Set task »
Resume the mailing-list thread about restricting the unroll factor of reductions in the loop vectorizer, continuing directly after its final line.

Text passage »
[PATCH][LoopVectorizer] Restrict the unroll factor of reductions in loops

Fri Aug 8 10:11:13 PDT 2014

This makes sense to me. 

We should evaluate the impact on cyclone (by changing James’ patch to also return 4 for cyclone).

Gerolf could you run benchmarks?

> On Aug 8, 2014, at 7:37 AM, James Molloy <James.Molloy at arm.com> wrote:
> 
> Hi Arnold,
>  
> Attached are two patches. The first ups the maximum unroll factor on AArch64 from 2 to 4, for C-A57 only at the moment as that’s all I’ve got data for. This gives us significant wins – ~14% on 462.libquantum at least.

Is this from quantum_toffoli? (We saw similar wins there for x86_64).

Dataset records »

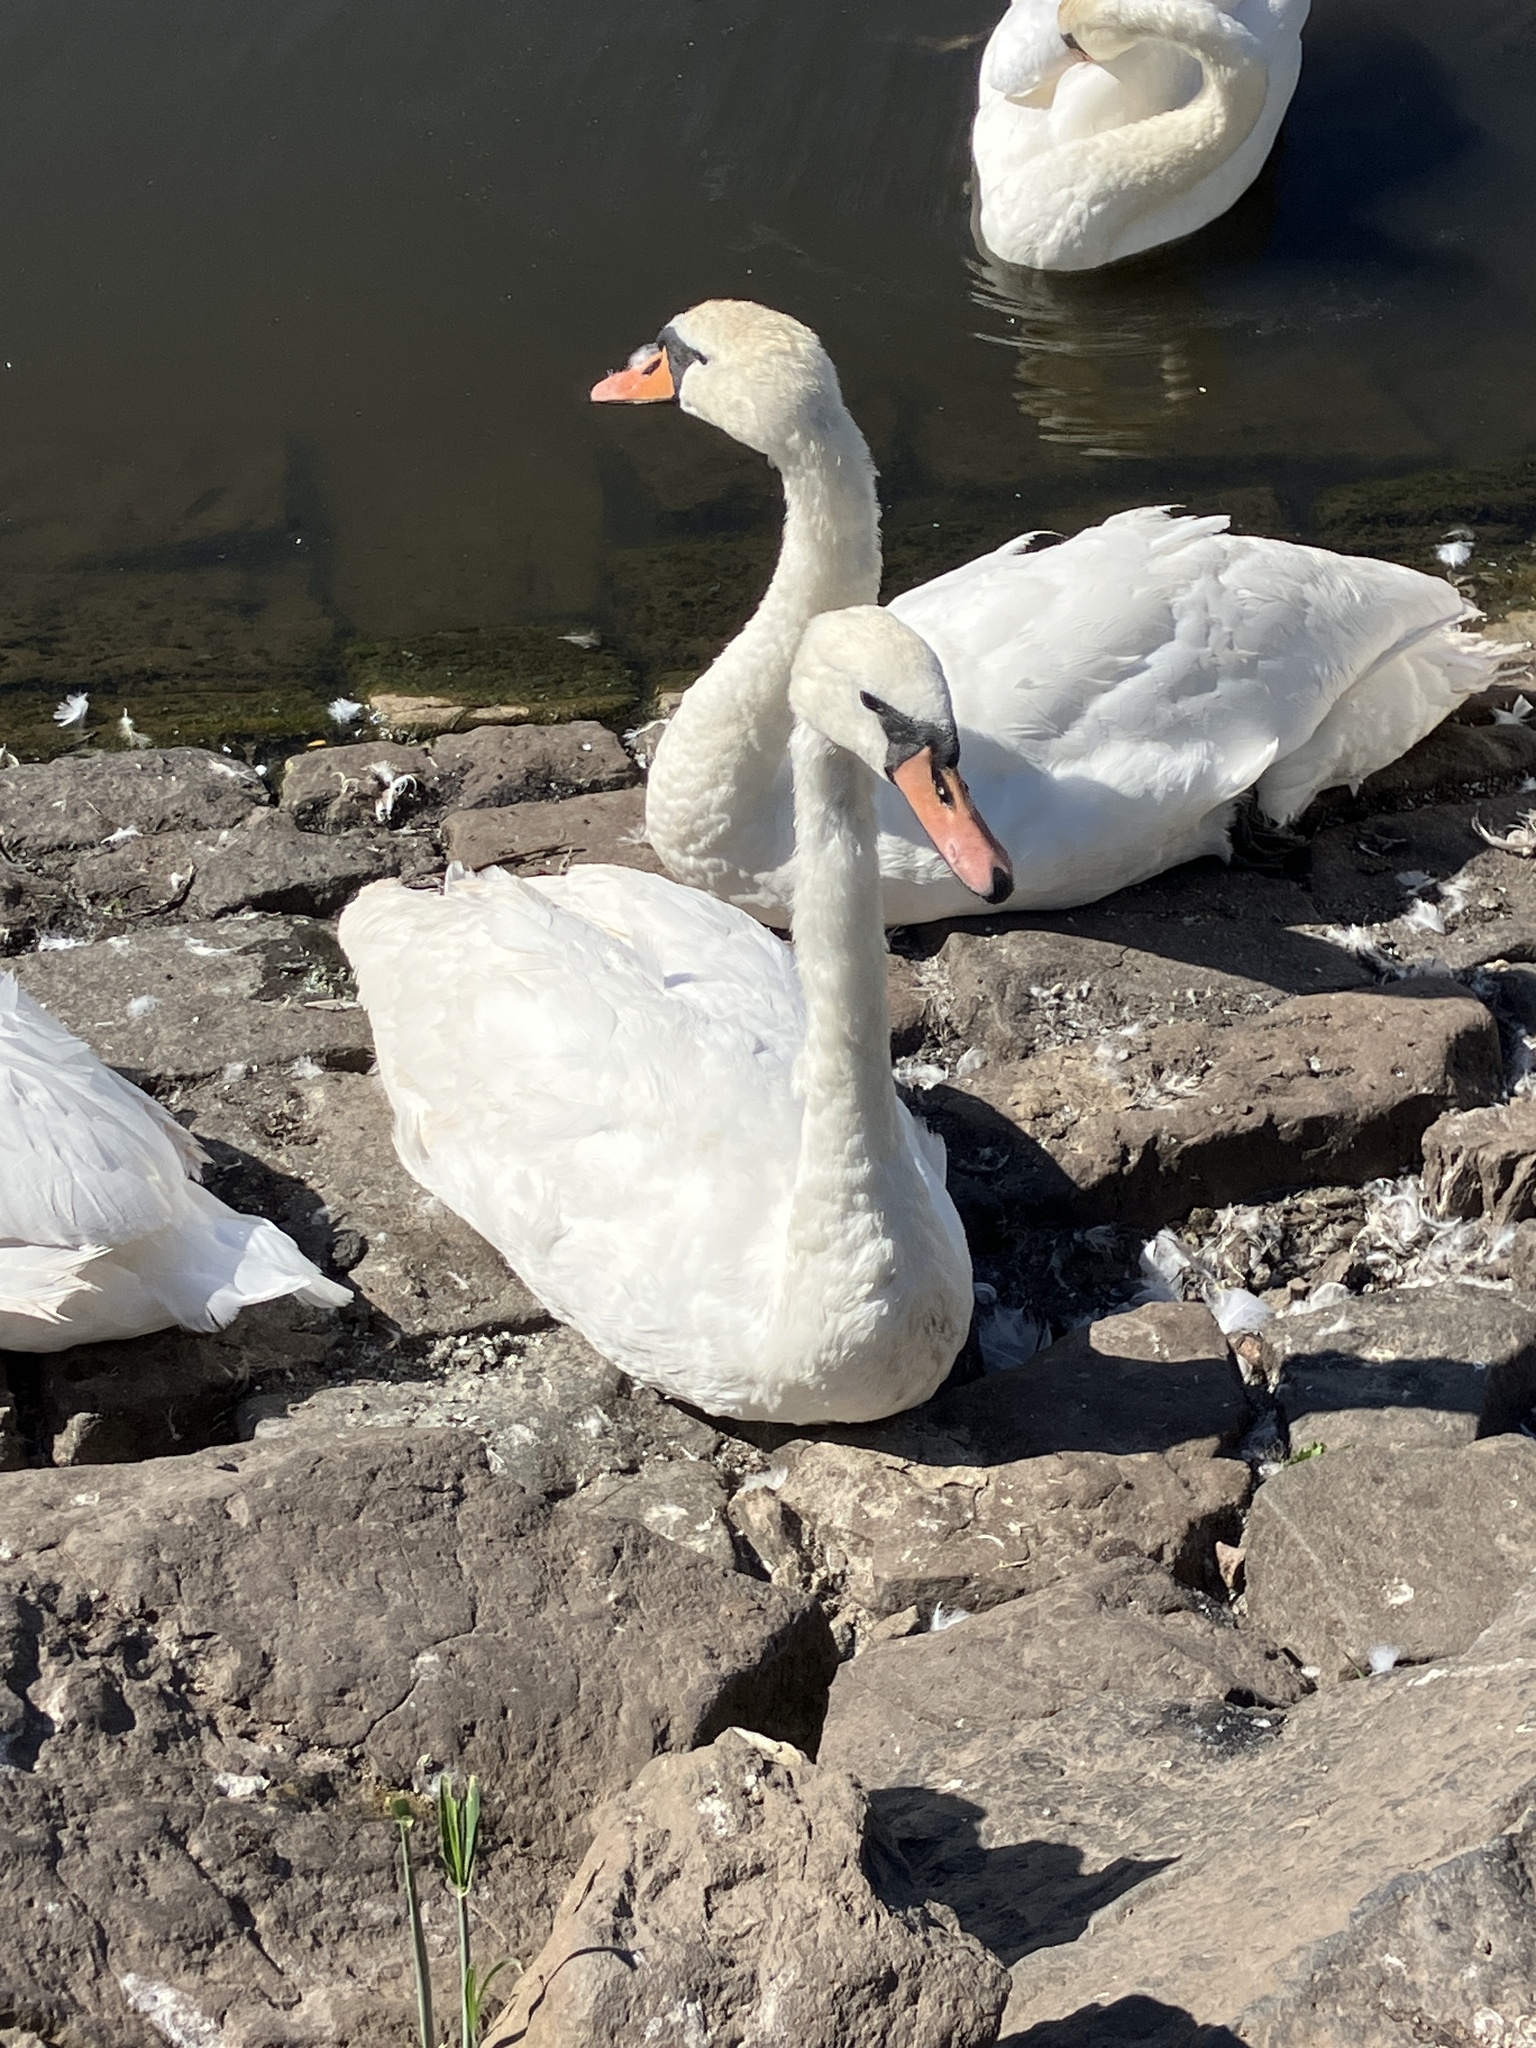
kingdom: Animalia
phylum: Chordata
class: Aves
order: Anseriformes
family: Anatidae
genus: Cygnus
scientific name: Cygnus olor
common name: Mute swan
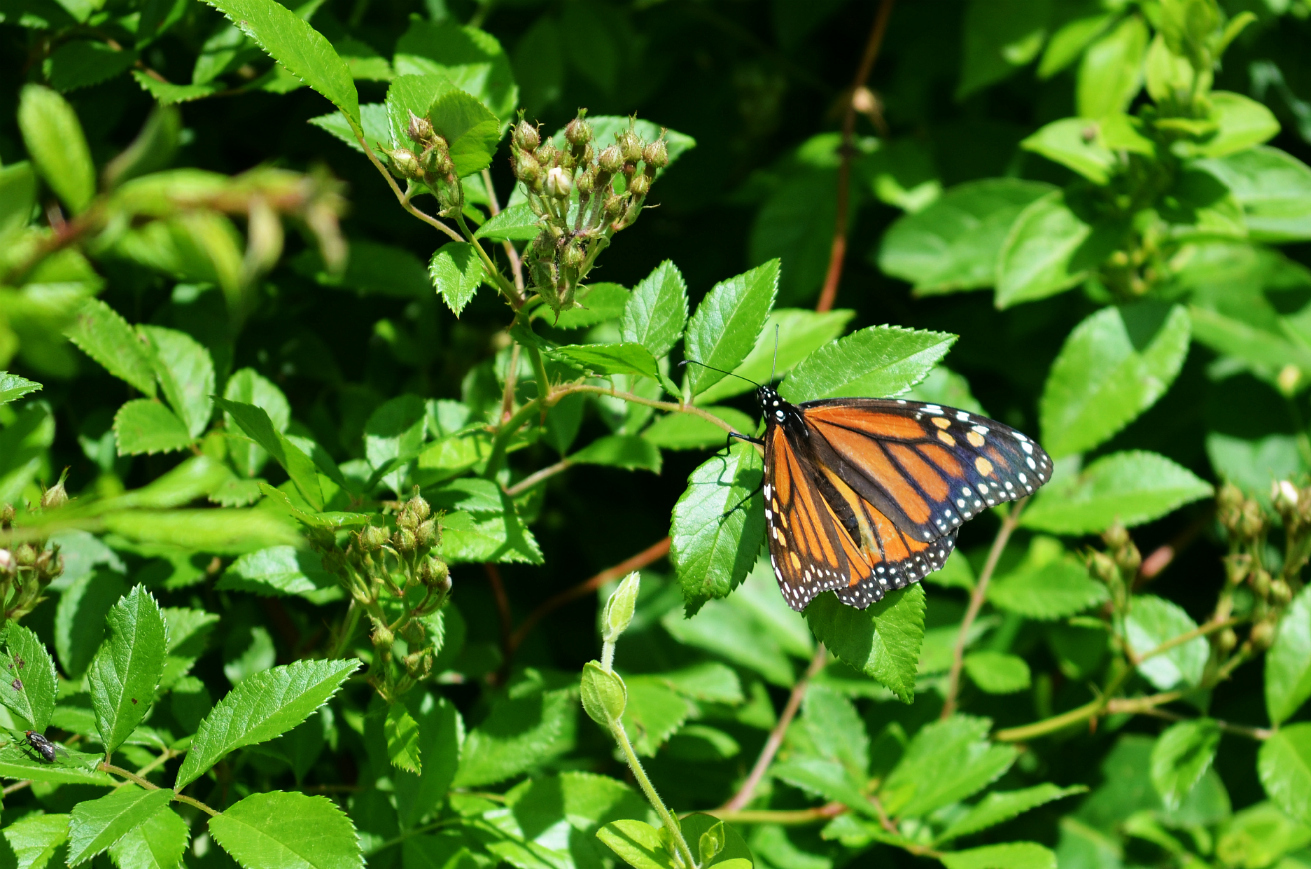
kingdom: Animalia
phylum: Arthropoda
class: Insecta
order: Lepidoptera
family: Nymphalidae
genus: Danaus
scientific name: Danaus plexippus
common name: Monarch
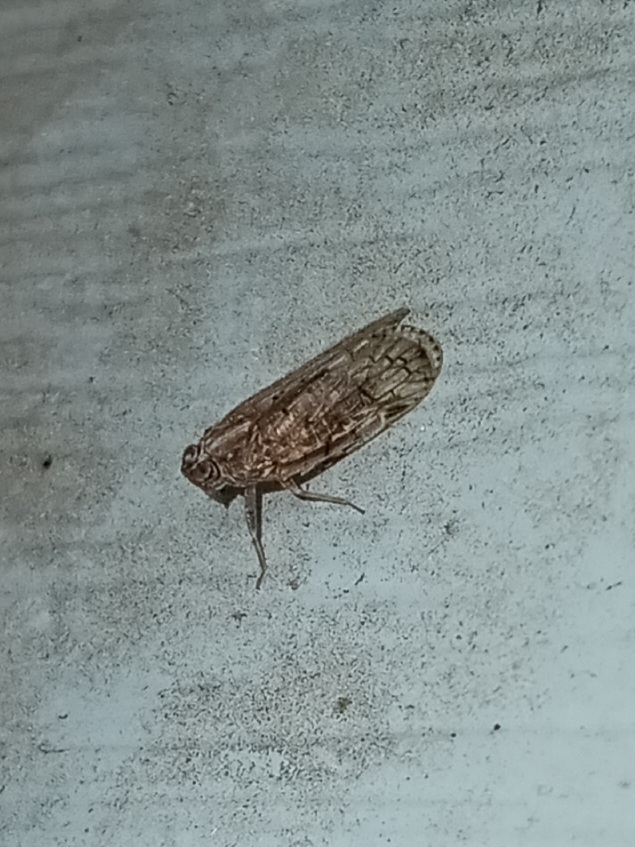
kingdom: Animalia
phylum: Arthropoda
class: Insecta
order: Hemiptera
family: Cixiidae
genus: Melanoliarus
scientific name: Melanoliarus placitus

Response to this task »
>  
> However it also causes some regressions. The second patch makes the loop vectorizer a bit more conservative with its unroll factor. The problem is purely for reductions within loops. The regressions I’ve seen are small (but runtime-known) trip count loops within a loop nest. A loop unroll factor of 2 is fine, but above 2 the reduction variable fixup logic after the loop increases the critical path length and resource usage. For most loops this isn’t a problem, but small loops in a larger loop nest will execute this fixup code many times.
>  
> The heuristic is: if this is a (scalar) reduction, and the loop is nested, clamp the UF to a maximum of 2. With 2, we still get wins but we only add one fadd/fmul to the critical path.
>  
> Please take a look.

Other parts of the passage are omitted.